They and most of their friends are all here on Planet Rainbowsand II, to celebrate the addition of Sarion, the elf one, and Aurora, the one with a sister.
A while after the Jokers have their conference about being everybody's porn, Brilliance wanders out of the orgy chambers with the vague notion of finding Aurora.
Aurora is over here! She has just finished up touching base with Lexi, who has discovered that riding a unicorn isn't infinitely fascinating if the unicorn doesn't happen to wander near the conversations you want to participate in and is now on her own feet, over there, investigating some Tony.
She waves a hand. "Causal responsibility, I didn't mean to imply, like, a value judgment."
"It would've happened eventually without you," says Brilliance. "He kind of needed not to be one. He just didn't know it yet."
"If he needed to not be one I'm kind of surprised his native magic thingamabob didn't just completely shut down the process."
"Why did he need it? I mean, Stella's reasons turned out to be partially sketchy, but didn't he know what vampires were and how they worked first anyway?"
"Because it just - he was okay with it in the first place because he asked her if the sketchy reasons were her reasons and she pretty much said no," says Brilliance, frustrated. "That shit matters, you can't just force somebody to be in love with you forever, there's lots of ways it can be okay to turn somebody into a vampire, even one of us, there's parts of it he liked, but he couldn't stay one when he knew that was why."
"...Uh, I'll tread carefully, and I agree it was sketchy of her, but unless she outright lied to him, and given that all the features of vampirism are a package deal and there are plenty of other reasons to want the other parts, doesn't that just about boil down to penalizing her for having the wrong thought cross her mind?
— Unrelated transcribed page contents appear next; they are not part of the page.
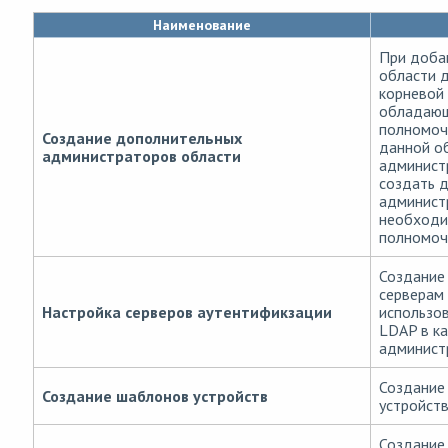
Наименование
При доба
области д
корневой
обладающ
полномоч
Создание дополнительных
данной о
администраторов области
админист
создать 
админист
необходи
полномоч
Создание
серверам
Настройка серверов аутентификзации
использо
LDAP в к
админист
Создание
Создание шаблонов устройств
устройств
Создание 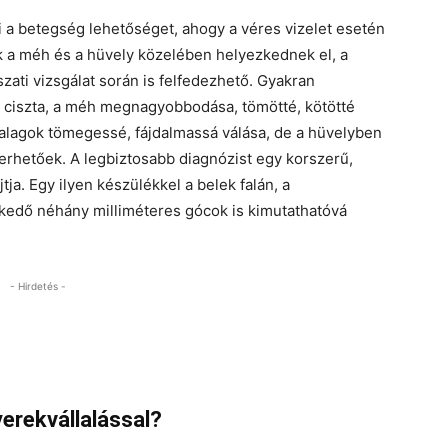
i a betegség lehetőséget, ahogy a véres vizelet esetén
k a méh és a hüvely közelében helyezkednek el, a
ti vizsgálat során is felfedezhető. Gyakran
ő ciszta, a méh megnagyobbodása, tömötté, kötötté
zalagok tömegessé, fájdalmassá válása, de a hüvelyben
rhetőek. A legbiztosabb diagnózist egy korszerű,
ja. Egy ilyen készülékkel a belek falán, a
kedő néhány milliméteres gócok is kimutathatóvá
- Hirdetés -
yerekvállalással?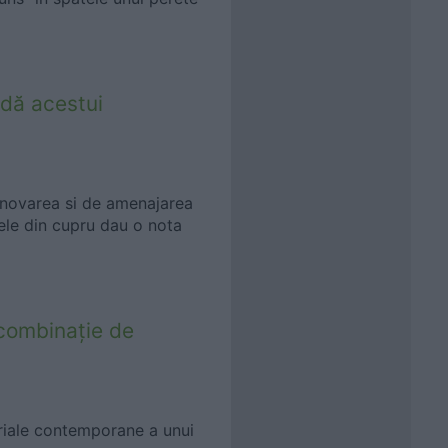
ldă acestui
enovarea si de amenajarea
ele din cupru dau o nota
combinaţie de
riale contemporane a unui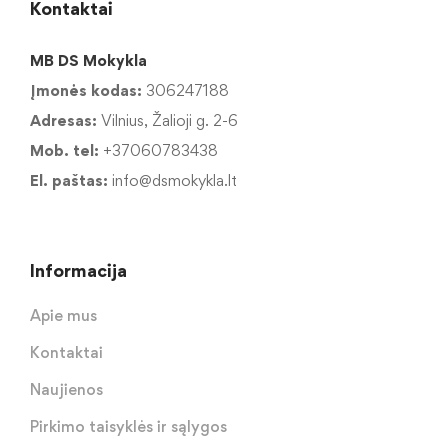
Kontaktai
MB DS Mokykla
Įmonės kodas:
306247188
Adresas:
Vilnius, Žalioji g. 2-6
Mob. tel:
+37060783438
El. paštas:
info@dsmokykla.lt
Informacija
Apie mus
Kontaktai
Naujienos
Pirkimo taisyklės ir sąlygos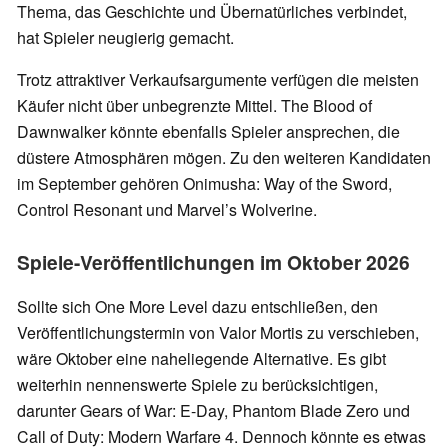
Thema, das Geschichte und Übernatürliches verbindet,
hat Spieler neugierig gemacht.
Trotz attraktiver Verkaufsargumente verfügen die meisten
Käufer nicht über unbegrenzte Mittel. The Blood of
Dawnwalker könnte ebenfalls Spieler ansprechen, die
düstere Atmosphären mögen. Zu den weiteren Kandidaten
im September gehören Onimusha: Way of the Sword,
Control Resonant und Marvel’s Wolverine.
Spiele-Veröffentlichungen im Oktober 2026
Sollte sich One More Level dazu entschließen, den
Veröffentlichungstermin von Valor Mortis zu verschieben,
wäre Oktober eine naheliegende Alternative. Es gibt
weiterhin nennenswerte Spiele zu berücksichtigen,
darunter Gears of War: E-Day, Phantom Blade Zero und
Call of Duty: Modern Warfare 4. Dennoch könnte es etwas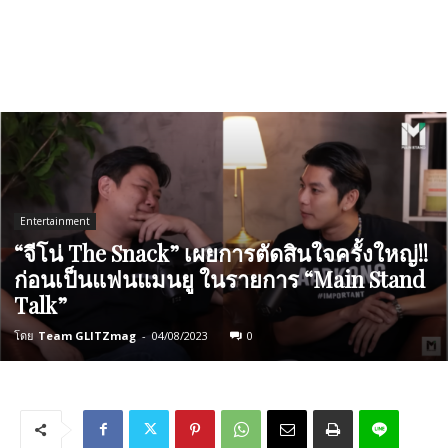
Entertainment
“จีโน่ The Snack” เผยการตัดสินใจครั้งใหญ่!!
ก่อนเป็นแฟนแมนยู ในรายการ “Main Stand
Talk”
โดย
Team GLITZmag
-
04/08/2023
0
It would've been good to bring it up, it sure seemed like she had been misleading in some way, but - like, if she literally just thought he would have fun turning, if nothing else about it occurred to her except for basic safety checks, if she did not notice that particular thing that she was inclined to identify as a perk - then it would've been fine?"
"...I'm not sure," he says. "It's - well, it's not complicated exactly, but it works the way we work, not the way you work. I think... as long as she was going to think about it the way she thought about it, then someday he was going to have to stop being a vampire. And maybe even if she wasn't. And I wasn't there, but if he asked her a question and she made him think the answer was something it wasn't and that's why he was okay with it, I don't really think any of us would care whether you'd call that lying or not. It's still not okay."
"Okay." Pause. "Does Jellybean know about how Bells define lying, because Cam's got that aura..."
"I don't know," says Brilliance. "I don't think it matters that much. How you define lying is not the problem, the problem is that tricking somebody into agreeing to something they wouldn't agree to if they knew the whole story is a really shitty thing to do, especially when the something is big enough to change how your whole mind works."
"I would not have Charlie's permission to skip off to uninhabited planets with you if he knew the whole story," Aurora points out. "I mean, you could say that he wouldn't be entitled to stop me regardless, but I am technically a minor child under his custody and the fact that he does not have the wherewithal to prevent me isn't relevant to whether it's his business. And obviously that's a smaller issue than changing someone's species, but the general 'tricking' thing..."
"You don't make any sense," says Brilliance, wrapping his arms around her waist and dropping his head on her shoulder.
"You don't make sense to me. I don't understand why - I don't understand anything about this weird thing you have with Charlie, where you pretend we're not fucking so he won't tell us to stop, but if you know he would tell us to stop and you're not stopping then why would it matter if he did?"
"As long as he hasn't actually said it," Aurora says, "then I'm not actually defying him. What he has actually said is we can't be in my room with the door closed. So we don't do that. He hasn't been more specific - he doesn't even want to be, he doesn't want to produce a list of actual things he doesn't want done, he doesn't want to live with me demanding to know why and having a long pseudolegalistic argument with him, he mostly feels like it is the duty of the fathers of teenage daughters to usher them into adulthood without any practical understanding of sex. He hasn't bothered to update his model of the world that says that people have sex in bedrooms and not on uninhabited planets they teleport to, so that's what the rule is about. If he changes the rules so it's actually about something I care about being able to do - well, it'd probably depend on how he tried to justify the rule, he's decent enough not to attempt anything serious by pure fiat, especially since I could move back to Renée's anytime and he probably suspects she'd be fine with it. But anyway, things would become so much less pleasant in my relationship with Charlie if that had to be an actual conversation we had. And I will not actually lie to him - I will not tell him 'Yes, Dad' if he lays down a rule that I'm going to ignore. So that rule would turn into a mess. I am avoiding that mess."
"That is weird," says Brilliance, "but I think it's mostly weird because of my trust issues, so whatever, not the point. I forget what the point is. Do we still care about the point?"